======== Material for this task ========

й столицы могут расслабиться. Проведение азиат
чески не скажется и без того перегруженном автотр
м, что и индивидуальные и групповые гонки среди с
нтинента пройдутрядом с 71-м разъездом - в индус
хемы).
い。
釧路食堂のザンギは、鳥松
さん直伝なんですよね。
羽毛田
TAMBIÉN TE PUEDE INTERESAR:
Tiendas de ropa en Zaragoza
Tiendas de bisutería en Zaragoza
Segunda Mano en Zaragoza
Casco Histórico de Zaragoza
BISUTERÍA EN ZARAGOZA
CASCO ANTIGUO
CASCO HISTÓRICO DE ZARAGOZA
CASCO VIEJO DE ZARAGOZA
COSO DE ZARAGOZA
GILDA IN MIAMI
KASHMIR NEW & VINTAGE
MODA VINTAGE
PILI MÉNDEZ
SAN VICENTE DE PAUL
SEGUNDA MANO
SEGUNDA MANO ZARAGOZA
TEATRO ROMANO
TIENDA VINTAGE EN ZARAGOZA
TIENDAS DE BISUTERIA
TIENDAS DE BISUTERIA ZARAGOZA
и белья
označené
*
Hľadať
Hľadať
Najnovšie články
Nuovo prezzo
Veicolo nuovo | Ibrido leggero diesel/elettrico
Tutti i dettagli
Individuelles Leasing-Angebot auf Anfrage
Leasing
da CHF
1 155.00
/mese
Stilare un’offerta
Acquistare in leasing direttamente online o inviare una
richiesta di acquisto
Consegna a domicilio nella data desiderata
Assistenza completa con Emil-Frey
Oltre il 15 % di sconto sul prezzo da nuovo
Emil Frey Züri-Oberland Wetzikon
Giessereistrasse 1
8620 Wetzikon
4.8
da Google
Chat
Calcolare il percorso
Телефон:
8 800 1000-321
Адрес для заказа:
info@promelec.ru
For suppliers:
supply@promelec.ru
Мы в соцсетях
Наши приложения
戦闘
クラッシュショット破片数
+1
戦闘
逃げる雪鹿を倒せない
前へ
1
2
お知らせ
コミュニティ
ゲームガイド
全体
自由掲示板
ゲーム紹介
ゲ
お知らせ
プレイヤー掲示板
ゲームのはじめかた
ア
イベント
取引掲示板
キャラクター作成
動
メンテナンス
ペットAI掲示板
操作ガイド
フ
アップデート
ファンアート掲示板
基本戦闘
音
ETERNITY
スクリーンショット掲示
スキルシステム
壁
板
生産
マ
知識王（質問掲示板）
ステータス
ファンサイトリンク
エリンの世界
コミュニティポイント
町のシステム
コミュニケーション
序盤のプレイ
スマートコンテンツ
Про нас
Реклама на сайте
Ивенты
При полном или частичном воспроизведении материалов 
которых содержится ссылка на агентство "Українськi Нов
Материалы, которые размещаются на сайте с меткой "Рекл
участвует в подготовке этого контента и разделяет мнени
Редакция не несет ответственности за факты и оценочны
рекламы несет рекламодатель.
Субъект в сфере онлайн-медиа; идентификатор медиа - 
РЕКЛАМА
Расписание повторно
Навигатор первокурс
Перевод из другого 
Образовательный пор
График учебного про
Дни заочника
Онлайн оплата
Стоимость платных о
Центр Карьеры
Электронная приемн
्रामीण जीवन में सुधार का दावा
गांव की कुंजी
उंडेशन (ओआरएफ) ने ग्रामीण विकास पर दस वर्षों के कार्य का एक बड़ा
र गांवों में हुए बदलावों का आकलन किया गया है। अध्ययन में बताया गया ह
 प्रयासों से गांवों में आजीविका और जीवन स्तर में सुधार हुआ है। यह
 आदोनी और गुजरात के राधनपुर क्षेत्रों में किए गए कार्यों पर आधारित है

========
======== Material for this task ========

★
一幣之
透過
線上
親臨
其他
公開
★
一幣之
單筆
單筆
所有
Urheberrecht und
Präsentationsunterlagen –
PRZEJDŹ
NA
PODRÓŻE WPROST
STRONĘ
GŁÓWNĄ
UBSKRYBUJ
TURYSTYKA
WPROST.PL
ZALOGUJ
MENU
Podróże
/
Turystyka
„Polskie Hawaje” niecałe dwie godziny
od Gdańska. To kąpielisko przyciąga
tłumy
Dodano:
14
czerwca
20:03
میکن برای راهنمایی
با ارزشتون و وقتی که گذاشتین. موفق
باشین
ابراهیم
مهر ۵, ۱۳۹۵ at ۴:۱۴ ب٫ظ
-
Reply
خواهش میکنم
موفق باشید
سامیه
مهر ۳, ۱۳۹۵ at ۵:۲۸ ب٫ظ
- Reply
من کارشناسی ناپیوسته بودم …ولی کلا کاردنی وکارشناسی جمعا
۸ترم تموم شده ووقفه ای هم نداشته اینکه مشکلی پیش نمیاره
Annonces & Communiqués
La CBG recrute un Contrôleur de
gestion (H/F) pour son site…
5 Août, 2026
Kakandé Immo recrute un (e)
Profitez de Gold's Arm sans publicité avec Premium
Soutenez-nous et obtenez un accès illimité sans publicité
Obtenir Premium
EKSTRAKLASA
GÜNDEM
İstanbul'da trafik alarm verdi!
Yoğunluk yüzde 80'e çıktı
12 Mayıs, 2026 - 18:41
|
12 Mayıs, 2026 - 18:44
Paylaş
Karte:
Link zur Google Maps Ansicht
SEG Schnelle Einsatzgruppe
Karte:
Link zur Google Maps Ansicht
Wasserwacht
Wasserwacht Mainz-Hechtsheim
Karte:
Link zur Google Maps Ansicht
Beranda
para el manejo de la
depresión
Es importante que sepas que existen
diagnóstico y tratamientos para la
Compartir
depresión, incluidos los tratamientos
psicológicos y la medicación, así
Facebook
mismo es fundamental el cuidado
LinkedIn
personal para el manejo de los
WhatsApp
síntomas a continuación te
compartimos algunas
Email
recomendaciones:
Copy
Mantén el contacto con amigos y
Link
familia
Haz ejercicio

========

Write out exactly the lines that fall from the line with "й столицы могут" to the line with "Stilare un’offerta" in the records above, keeping both ends.

### The completed task
й столицы могут расслабиться. Проведение азиат
чески не скажется и без того перегруженном автотр
м, что и индивидуальные и групповые гонки среди с
нтинента пройдутрядом с 71-м разъездом - в индус
хемы).
い。
釧路食堂のザンギは、鳥松
さん直伝なんですよね。
羽毛田
TAMBIÉN TE PUEDE INTERESAR:
Tiendas de ropa en Zaragoza
Tiendas de bisutería en Zaragoza
Segunda Mano en Zaragoza
Casco Histórico de Zaragoza
BISUTERÍA EN ZARAGOZA
CASCO ANTIGUO
CASCO HISTÓRICO DE ZARAGOZA
CASCO VIEJO DE ZARAGOZA
COSO DE ZARAGOZA
GILDA IN MIAMI
KASHMIR NEW & VINTAGE
MODA VINTAGE
PILI MÉNDEZ
SAN VICENTE DE PAUL
SEGUNDA MANO
SEGUNDA MANO ZARAGOZA
TEATRO ROMANO
TIENDA VINTAGE EN ZARAGOZA
TIENDAS DE BISUTERIA
TIENDAS DE BISUTERIA ZARAGOZA
и белья
označené
*
Hľadať
Hľadať
Najnovšie články
Nuovo prezzo
Veicolo nuovo | Ibrido leggero diesel/elettrico
Tutti i dettagli
Individuelles Leasing-Angebot auf Anfrage
Leasing
da CHF
1 155.00
/mese
Stilare un’offerta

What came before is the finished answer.